»Auf die Barrikaden!«?
[Juni 2004] FACHKRAFT und FACHWERK beziehen klare Positionen in der Hochschulpolitik: Wir stehen ein für qualitativ hochwertige Lehre, für den verantwortungsbewussten Umgang mit Forschungsergebnissen und für Demokratie als Grundlage zum Aushandeln unterschiedlicher Interessen. Das heißt aber auch, dass wir von "Blockadepolitik" nicht viel halten.

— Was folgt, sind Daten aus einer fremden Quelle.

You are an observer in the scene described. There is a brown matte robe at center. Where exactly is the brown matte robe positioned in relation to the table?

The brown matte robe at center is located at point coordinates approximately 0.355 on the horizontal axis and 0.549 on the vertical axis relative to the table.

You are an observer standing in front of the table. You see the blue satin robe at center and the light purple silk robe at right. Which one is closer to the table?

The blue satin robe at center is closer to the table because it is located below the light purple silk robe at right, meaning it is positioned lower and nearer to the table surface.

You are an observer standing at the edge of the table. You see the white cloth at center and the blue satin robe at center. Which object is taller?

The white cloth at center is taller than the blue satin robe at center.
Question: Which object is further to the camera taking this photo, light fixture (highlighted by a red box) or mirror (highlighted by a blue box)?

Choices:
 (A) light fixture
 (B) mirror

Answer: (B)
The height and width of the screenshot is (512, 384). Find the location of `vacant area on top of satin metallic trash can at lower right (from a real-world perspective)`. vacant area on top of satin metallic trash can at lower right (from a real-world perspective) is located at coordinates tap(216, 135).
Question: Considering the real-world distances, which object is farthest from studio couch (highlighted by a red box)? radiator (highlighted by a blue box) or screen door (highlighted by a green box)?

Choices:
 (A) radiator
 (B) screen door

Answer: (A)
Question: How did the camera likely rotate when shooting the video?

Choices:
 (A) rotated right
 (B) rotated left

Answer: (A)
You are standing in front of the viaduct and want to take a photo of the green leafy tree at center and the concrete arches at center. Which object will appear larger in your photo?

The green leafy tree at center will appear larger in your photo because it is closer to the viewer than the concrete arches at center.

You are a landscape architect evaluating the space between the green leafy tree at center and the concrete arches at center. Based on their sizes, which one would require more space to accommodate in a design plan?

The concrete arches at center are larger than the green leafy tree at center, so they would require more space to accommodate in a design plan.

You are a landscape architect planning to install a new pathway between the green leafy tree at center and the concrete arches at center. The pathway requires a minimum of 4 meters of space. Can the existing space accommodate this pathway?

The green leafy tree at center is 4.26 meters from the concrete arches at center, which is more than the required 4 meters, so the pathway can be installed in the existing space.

Mitbestimmung braucht Mitarbeit
Innerhalb demokratischer Strukturen darf man sich nicht aus der Verantwortung ziehen mit dem Argument, dass man ja sowieso nichts erreiche. In diesem Zusammenhang kann relativ häufig der "Ruf auf die Barrikade" innerhalb der Marburger Hochschulpolitik nur als Ausrede verstanden werden, Mitarbeit zu vermeiden. Große Worte zu schwingen kostet ja auch weniger Anstrengung, als tatsächlich Hintergründe auf- und sich in die Diskussion fundiert einzuarbeiten.
Demokratie für plurale Interessen
Es ist klar, dass Professorenschaft, Mittelbau und Studierende
unterschiedliche Interessen haben. Beleidigt zu sein hilft da im
Konfliktfall auch nichts, sondern man muss ein Bewusstsein für
Interessens- und Auffassungsunterschiede entwickeln. Dies ist die
Grundlage für die Fähigkeit, Alternativen für eine bessere Zukunft
konzipieren und aushandeln zu können. Prominente Beispiele sind die
Strukturdebatte der Philipps-Universität und die Studienstrukturreform
(d.h. die Einführung neuer Bachelor-/Masterstudiengänge im Zuge des
Bologna-Prozesses): Die einen sträuben sich regressiv-restaurativ gegen
jede Veränderung (was sie, nebenbei gesagt, ja sonst immer der
Professorenschaft vorwerfen). Die anderen, zu denen wir uns selbst
rechnen, führen einen offenen Dialog. Damit können wir stud. Interessen
aktiv einbringen und umsetzen. Selbstverständlich muss man dann auch
mal einen Kompromiss eingehen können, wenn sich z.B. eine
unvorhergesehene Dynamik in einem Diskurs entwickelt. Auch FACHKRAFT
hat als koalitionstragende Liste hin und wieder mal Dinge mitgetragen,
die sie allein sicher etwas anders gemacht hätte (z.B. die
Verhandlungen um den Nachtragshaushalt).
Die Mitglieder von FACHKRAFT und FACHWERK sind selbstbestimmt und auch
selbstkritisch, flexibel und kooperativ. Wir verlieren nicht aus den
Augen, was wirklich wichtig ist. Unsere Erfolge sprechen für diese
Taktik.
The best AStA since 1998 is now:
Wir wissen klar, dass der jetzige AStA die beste Alternative ist, die möglich war, und zu dieser stehen wir! Es bleibt nämlich zu konstatieren, dass seit Oktober 2003 in unserem AStA mit FACHKRAFT-Beteiligung mehr und bessere Arbeit geleistet wurde, als in den Juso-LHG-ASten die ganzen Jahre seit WiSe 98/99 zusammengenommen. Dabei hat FACHKRAFT klare Akzente gesetzt, vor allem durch seine Fachschaftskompetenz im "Kerngeschäft" Hochschulpolitik.
Solidarität und Kooperation
Wir setzen uns dafür ein, die Hochschule als einen Ort praktischer Solidarität zu verwirklichen - auf allen Ebenen. Denn Solidarität ist für uns kein "Auslaufmodell", sondern die einzige ernsthafte Alternative gegen Konkurrenzdenken und Egoismus. Wir gestalten aktiv die Politik unserer Uni und der Gesellschaft, im Bestreben, mehr Gerechtigkeit zu erreichen, und die Interessen der Studis schlagkräftig zu vertreten!